Human tumor cell modification by virus infection: an efficient and safe way to produce cancer vaccine with pleiotropic immune stimulatory properties when using Newcastle disease virus

PMID: 10341877
Journal: Gene therapy (volume: 6, issue: 1, Gene Ther. 1999 Jan;6(1):63-73)
Published: 1999-01-01

Authors:
Schirrmacher V, Haas C, Bonifer R, Ahlert T, Gerhards R, Ertel C

ABSTRACT

Direct infection of tumor cells with viruses transferring protective or therapeutic genes, a frequently used procedure for production of tumor vaccines in human gene therapy, is an approach which is often limited by the number of tumor cells that can reliably be infected as well as by issues of selectivity and safety. We report an efficient, selective and safe way of infecting human tumor cells with a natural virus with interesting pleiotropic immune stimulatory properties, the avian paramyxovirus Newcastle disease virus (NDV). Two of the six viral genes (HN and F) modify the tumor cell surface by introduction of new adhesion molecules for lymphocyte interactions and other viral genes stimulate host cell genes and local production of cytokines and chemokines which can recruit a broad antitumor response in vivo. A large variety of human tumor cells is shown to be efficiently infected by NDV with viral replication being independent of tumor cell proliferation. Such properties make NDV a suitable agent for modification of noncultured freshly isolated and gamma-irradiated patient-derived tumor cells.
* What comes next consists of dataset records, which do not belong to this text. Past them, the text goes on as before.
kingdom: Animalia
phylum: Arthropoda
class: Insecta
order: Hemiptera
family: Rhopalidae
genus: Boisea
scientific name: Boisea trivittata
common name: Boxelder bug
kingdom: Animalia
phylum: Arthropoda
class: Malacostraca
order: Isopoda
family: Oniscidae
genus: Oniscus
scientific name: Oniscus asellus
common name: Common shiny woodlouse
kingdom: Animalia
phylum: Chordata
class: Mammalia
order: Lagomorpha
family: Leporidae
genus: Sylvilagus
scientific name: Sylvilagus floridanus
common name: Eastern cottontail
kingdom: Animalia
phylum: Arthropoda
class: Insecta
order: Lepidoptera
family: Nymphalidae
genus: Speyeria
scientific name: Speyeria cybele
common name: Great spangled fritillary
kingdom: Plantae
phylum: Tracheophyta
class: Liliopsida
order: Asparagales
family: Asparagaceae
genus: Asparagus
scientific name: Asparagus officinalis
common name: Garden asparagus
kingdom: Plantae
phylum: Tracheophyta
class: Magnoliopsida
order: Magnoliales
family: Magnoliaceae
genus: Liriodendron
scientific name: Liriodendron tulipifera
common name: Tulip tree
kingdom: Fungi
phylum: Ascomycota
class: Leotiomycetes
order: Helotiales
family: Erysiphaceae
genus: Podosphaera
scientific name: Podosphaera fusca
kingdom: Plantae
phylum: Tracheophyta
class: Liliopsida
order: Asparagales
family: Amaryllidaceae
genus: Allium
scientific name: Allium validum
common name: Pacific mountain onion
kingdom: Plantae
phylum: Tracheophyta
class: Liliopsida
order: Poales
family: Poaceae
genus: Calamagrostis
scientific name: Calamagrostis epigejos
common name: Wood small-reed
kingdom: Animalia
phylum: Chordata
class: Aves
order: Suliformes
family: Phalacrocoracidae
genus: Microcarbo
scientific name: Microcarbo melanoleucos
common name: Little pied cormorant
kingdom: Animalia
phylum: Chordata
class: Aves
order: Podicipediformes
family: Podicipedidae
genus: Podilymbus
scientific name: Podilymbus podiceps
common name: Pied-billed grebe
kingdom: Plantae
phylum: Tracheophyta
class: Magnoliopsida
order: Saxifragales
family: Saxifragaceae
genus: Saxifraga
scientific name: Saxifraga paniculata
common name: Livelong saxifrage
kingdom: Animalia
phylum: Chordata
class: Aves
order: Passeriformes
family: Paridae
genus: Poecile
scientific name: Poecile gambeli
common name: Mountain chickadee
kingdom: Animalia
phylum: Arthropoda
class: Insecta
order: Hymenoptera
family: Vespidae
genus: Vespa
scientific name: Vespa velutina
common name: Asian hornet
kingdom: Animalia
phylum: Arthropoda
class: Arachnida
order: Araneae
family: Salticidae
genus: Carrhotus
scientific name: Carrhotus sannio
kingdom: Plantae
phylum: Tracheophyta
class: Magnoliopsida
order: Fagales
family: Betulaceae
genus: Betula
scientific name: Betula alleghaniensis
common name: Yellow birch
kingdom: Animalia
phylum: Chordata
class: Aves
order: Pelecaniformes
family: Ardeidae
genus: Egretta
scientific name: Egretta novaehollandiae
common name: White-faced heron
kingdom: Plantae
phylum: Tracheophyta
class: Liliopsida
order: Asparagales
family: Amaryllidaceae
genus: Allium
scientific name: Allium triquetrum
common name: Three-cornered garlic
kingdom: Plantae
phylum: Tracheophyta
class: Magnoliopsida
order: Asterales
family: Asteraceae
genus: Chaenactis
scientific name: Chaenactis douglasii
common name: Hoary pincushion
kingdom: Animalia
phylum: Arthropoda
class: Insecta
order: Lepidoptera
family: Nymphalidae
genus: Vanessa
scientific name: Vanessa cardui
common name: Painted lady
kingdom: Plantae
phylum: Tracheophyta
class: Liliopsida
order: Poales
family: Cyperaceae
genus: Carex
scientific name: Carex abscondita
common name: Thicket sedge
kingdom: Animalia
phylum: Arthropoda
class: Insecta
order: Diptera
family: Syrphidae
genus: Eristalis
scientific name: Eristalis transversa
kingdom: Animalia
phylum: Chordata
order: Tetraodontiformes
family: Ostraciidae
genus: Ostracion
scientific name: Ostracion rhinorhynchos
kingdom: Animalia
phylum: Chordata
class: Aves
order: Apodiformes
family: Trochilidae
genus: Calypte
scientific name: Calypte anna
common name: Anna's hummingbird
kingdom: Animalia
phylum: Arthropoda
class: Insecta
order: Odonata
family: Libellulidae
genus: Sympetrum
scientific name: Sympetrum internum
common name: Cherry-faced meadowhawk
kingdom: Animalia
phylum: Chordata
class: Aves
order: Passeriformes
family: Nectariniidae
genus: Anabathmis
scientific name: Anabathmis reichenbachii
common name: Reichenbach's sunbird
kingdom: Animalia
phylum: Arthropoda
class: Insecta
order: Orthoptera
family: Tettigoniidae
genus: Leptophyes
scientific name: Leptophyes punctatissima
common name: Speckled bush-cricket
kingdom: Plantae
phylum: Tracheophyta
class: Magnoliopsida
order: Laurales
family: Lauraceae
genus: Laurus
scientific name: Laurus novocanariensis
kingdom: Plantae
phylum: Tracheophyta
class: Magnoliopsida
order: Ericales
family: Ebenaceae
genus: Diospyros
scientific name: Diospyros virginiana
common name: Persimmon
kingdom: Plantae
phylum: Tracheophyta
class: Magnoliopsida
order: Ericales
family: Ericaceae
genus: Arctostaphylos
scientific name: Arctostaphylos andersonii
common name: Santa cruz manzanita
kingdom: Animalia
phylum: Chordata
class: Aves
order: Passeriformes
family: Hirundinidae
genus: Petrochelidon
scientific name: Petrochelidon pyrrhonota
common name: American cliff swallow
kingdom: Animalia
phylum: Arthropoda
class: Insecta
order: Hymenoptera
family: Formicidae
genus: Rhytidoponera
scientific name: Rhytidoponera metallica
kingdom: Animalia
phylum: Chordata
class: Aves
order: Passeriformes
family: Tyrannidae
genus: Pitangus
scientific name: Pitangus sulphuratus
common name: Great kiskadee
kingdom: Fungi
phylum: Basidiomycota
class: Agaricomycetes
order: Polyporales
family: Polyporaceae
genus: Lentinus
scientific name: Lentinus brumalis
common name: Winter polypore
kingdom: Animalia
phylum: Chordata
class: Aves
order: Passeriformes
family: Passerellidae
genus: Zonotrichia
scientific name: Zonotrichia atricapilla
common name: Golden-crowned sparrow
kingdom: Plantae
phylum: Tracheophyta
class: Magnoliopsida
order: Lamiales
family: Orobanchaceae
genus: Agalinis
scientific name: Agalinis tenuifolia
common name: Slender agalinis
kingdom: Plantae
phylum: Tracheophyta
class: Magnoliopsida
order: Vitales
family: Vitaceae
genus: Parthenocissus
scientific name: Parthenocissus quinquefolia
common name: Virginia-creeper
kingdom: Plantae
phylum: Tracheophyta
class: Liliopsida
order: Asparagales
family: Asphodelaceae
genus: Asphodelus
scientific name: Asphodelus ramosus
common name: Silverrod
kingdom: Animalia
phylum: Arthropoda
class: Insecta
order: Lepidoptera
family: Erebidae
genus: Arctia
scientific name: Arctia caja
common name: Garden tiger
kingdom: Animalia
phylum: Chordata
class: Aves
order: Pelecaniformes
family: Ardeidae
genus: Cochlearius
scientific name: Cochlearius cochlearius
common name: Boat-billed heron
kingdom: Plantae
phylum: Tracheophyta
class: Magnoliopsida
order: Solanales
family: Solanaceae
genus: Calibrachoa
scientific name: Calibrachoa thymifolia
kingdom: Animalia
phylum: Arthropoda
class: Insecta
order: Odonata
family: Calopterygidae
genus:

For the apathogenic non-lytic strain NDV-Ulster which is used in our clinical vaccine trials, we demonstrate selective replication in tumor cells as compared with corresponding normal cells. Furthermore, we present evidence that new virions produced by infected tumor cells are non-infectious using three different quantitative test methods. Our results demonstrate feasibility and broad applicability of this strategy of human tumor vaccine modification. Post-operative vaccination with the autologous virus-modified vaccine ATV-NDV thus provides a reasonable potential for pleiotropic modifications of the immune response of cancer patients against their own tumor.